WELLINGTON, New Zealand — Prince Charles and his wife, the Duchess of Cornwall, arrived in New Zealand Saturday for a six-day visit marking the Diamond Jubilee of his mother, Britain’s Queen Elizabeth.
The couple, who flew from Australia on the last leg of their three-nation Pacific tour, arrived at a New Zealand Air Force base near Auckland to a welcome from a brass band and Prime Minister John Key, accompanied by his wife, Bronagh.
Elizabeth is head of state of the country, a former British colony. Support for the monarchy remains strong in New Zealand, according to a survey of 1,000 people taken by Television New Zealand on the eve of the visit.
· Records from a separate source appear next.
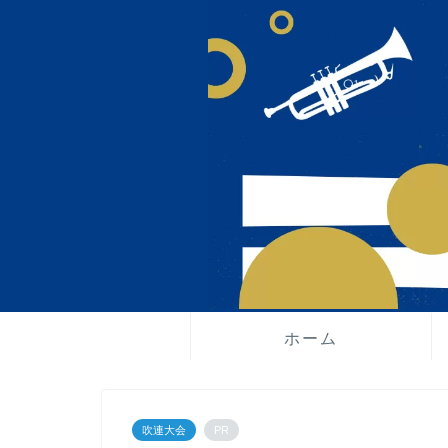
ホーム
吹連大会
PR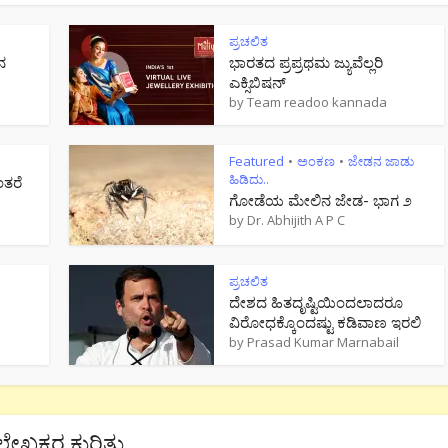
ಪ್ರಚಲಿತ
ನ
ಭಾರತದ ಪ್ರಪ್ರಥಮ ಜ್ಯುವೆಲ್ಲರಿ
ಎಕ್ಸಿಬಿಷನ್
by
Team readoo kannada
Featured
ಅಂಕಣ
ಜೇಡನ ಜಾಡು
•
•
ಹಿಡಿದು..
ಂತರೆ
ಗೋಡೆಯ ಮೇಲಿನ ಜೇಡ- ಭಾಗ ೨
by
Dr. Abhijith A P C
ಪ್ರಚಲಿತ
ದೇಶದ ಹಿತದೃಷ್ಟಿಯಿಂದಲಾದರೂ
ವಿರೋಧಕ್ಕೊಂದಷ್ಟು ಕಡಿವಾಣ ಇರಲಿ
by
Prasad Kumar Marnabail
ಲೇಖಕರ ಕುರಿತು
It found only 19 percent of those surveyed favored the country ditching the monarchy to become a republic, down from 25 percent in a similar poll four years ago. An overwhelming 74 percent want to retain the queen as head of state. The remaining 7 percent were unsure.
Although Charles has been to New Zealand a number of times — including with his former wife, Princess Diana, and their first-born son, William, when he was a baby — it is Camilla’s first visit.
Their first official engagement was to attend a service commemorating Armistice Day 1918, which ended hostilities in World War I.
More than 100,000 New Zealanders served overseas during World War I, at a time when the population was about 1 million. More than 18,000 died and 41,000 were wounded.
The royal couple laid a wreath on behalf of the queen and then met New Zealand veterans of World War II and later conflicts, including Vietnam, at the museum.
Their tour will also take them to Wellington, the small agricultural town of Feilding and the earthquake-ravaged South Island city, Christchurch.